It's not that I want to live in the mountains.
I don't mind this land that lies flat and lets the sky play over it,
lets the water carve its valleys,
unabashedly open for us to see
as far as we can see.
But as we drive west for our holidays, over hills that grow increasingly restless,
there is one hill that banks a canola field to the right and then rises
and as we reach the top of that hill, the horizon explodes.
That hill always takes my breath away.
We used to live within sight of that jagged ridge, in southern Alberta.
If you drive the 22x from Pincher Creek up to Sundry,
you can have that living horizon on one side of you for a few hours.
Mountains holding back the clouds, before releasing them in a torrent,
or letting them trickle over the ridge;
or putting a bridle on them, holding them in a perfect arc while the warm wind whistles through.
... anyway... as we drove, kept thinking of one of my favorite passages in Isaiah 55.12
"You will go out with joy, and be led forth with peace
the mountains and hills will burst into song before you."
Wednesday, August 3, 2011
Three sentinals stand in the northwest corner of the yard. I emptied one, right to the rich bottom loam and surprising day lily roots [those day lilies earned my respect by growing even when I threw the roots into the composter one summer ... refused to decompose under pressure!]. One is finished composting and ready to be distributed.
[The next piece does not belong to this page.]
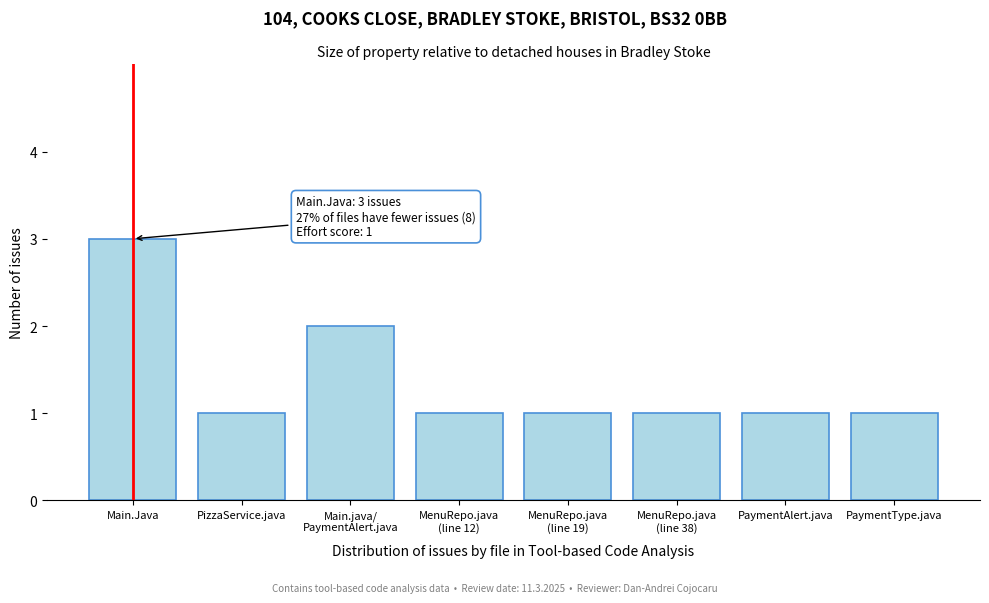

Reading left to right, list all the values displayed in this chart.

3	1	2	1	1	1	1	1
The third one was turned this morning, extra grass clippings added to the top, and now I'll let that stew for a month or two :)
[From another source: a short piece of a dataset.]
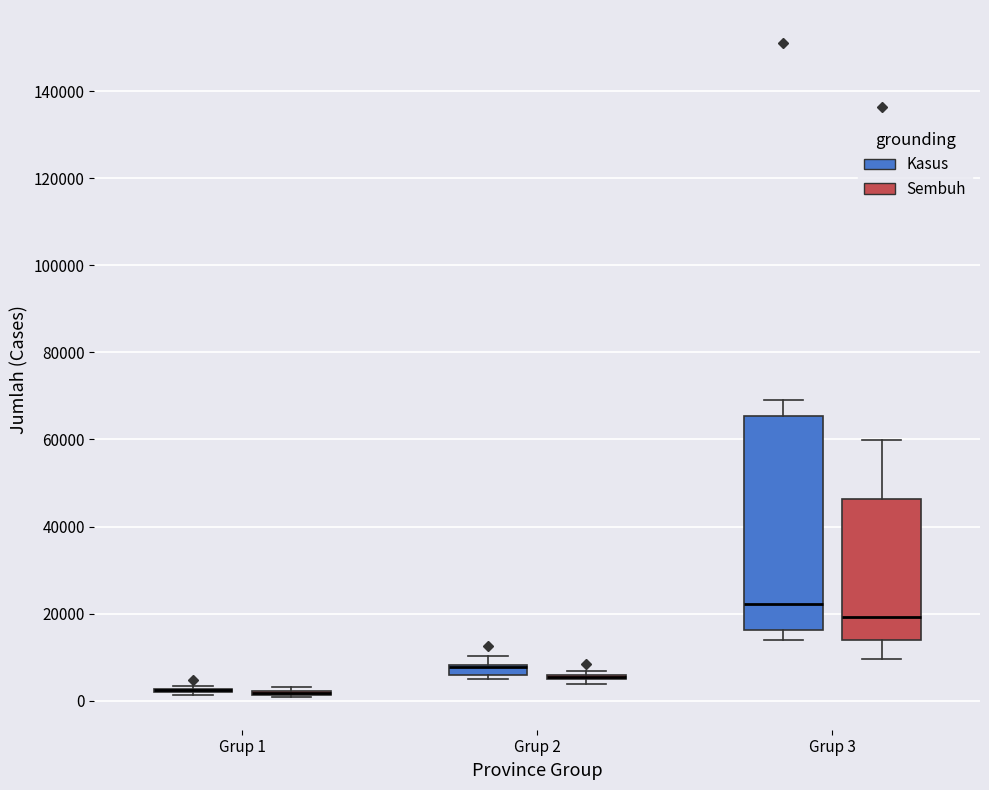

Which box is the tallest, from its lower edge to its upper edge?

Grup 3 (Kasus)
Amazing to me, how watermelon rinds, slimy potato peel, poplar leaves, carrot tops, cilantro stems, lemon peel, and other left over vegetable matter from our dinner table can weigh each other down, sink into the oblivion of those black bins, and end up as rich, pungeant crumbling soil to enrich my gardens.
Testifies to the transformative power of a Creator for whom there is no life or action that cannot be transformed...
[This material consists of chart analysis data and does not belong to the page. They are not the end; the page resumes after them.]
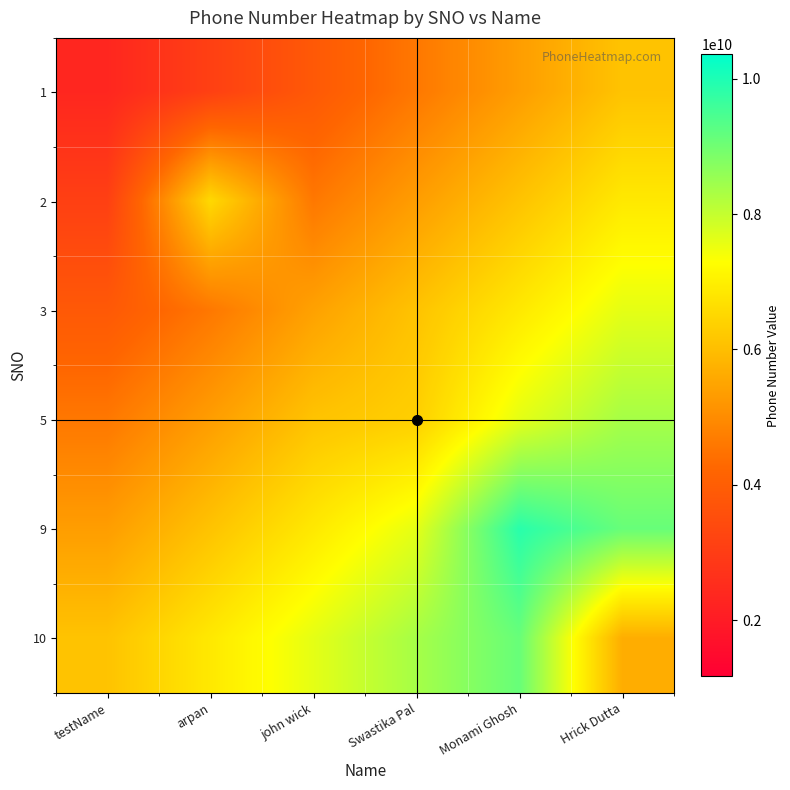

Reading left to right, extract all data points from this chart.

1: testName=2345678901.0	arpan=3097463436.1	john wick=3849247971.2	Swastika Pal=4601032506.3	Monami Ghosh=5352817041.4	Hrick Dutta=6104601576.5
2: testName=3097463436.1	arpan=6543456787.0	john wick=4601032506.3	Swastika Pal=5352817041.4	Monami Ghosh=6104601576.5	Hrick Dutta=6856386111.6
3: testName=3849247971.2	arpan=4601032506.3	john wick=5429769345.0	Swastika Pal=6104601576.5	Monami Ghosh=6856386111.6	Hrick Dutta=7608170646.7
5: testName=4601032506.3	arpan=5352817041.4	john wick=6104601576.5	Swastika Pal=6352456754.0	Monami Ghosh=7608170646.7	Hrick Dutta=8359955181.8
9: testName=5352817041.4	arpan=6104601576.5	john wick=6856386111.6	Swastika Pal=7608170646.7	Monami Ghosh=9863524252.0	Hrick Dutta=9111739716.9
10: testName=6104601576.5	arpan=6856386111.6	john wick=7608170646.7	Swastika Pal=8359955181.8	Monami Ghosh=9111739716.9	Hrick Dutta=5673829203.0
One squirrel runs back and forth along the fence behind the composters. By the time August rolls around, she takes trips back and forth all day long, going empty handed one way, and then returning with a peanut or some other treasure. The blue jays are back too, letting the whole neighborhood know that there's food available, and that they are claiming the territory.
I put a beautiful solar lamp into the back yard this spring. It soaks up the day's sunshine, and when the night falls, sends out a soft white light. These summer days reveal a solar thirst in me as well. My laptop is plugged in on the deck, so that I can write and research outside. I can watch the squirrels and birds occupy themselves in my space, and soak in the life and activity of this corner of the world ... saving the sunshine for the long Saskatchewan winters.
Tuesday, August 2, 2011
I finally discovered the culprit. Occasionally, after working in the back garden, or the compost, I'll come inside and find tiny little green burrs stubbornly attached to socks, pant legs, and shoe laces. I'd go back to the areas where I was working, and find only day lilies, bleeding hearts, and something that looked like a blue forget me not. This was a very secretive and creatively mobile plant. As I was pulling out some weeds that were trying to take over territory behind the back fountain, I took a closer look at the forget me not look alike. Those innocent little blue flowers were in the middle of morphing into unbelievably stickly little burrs.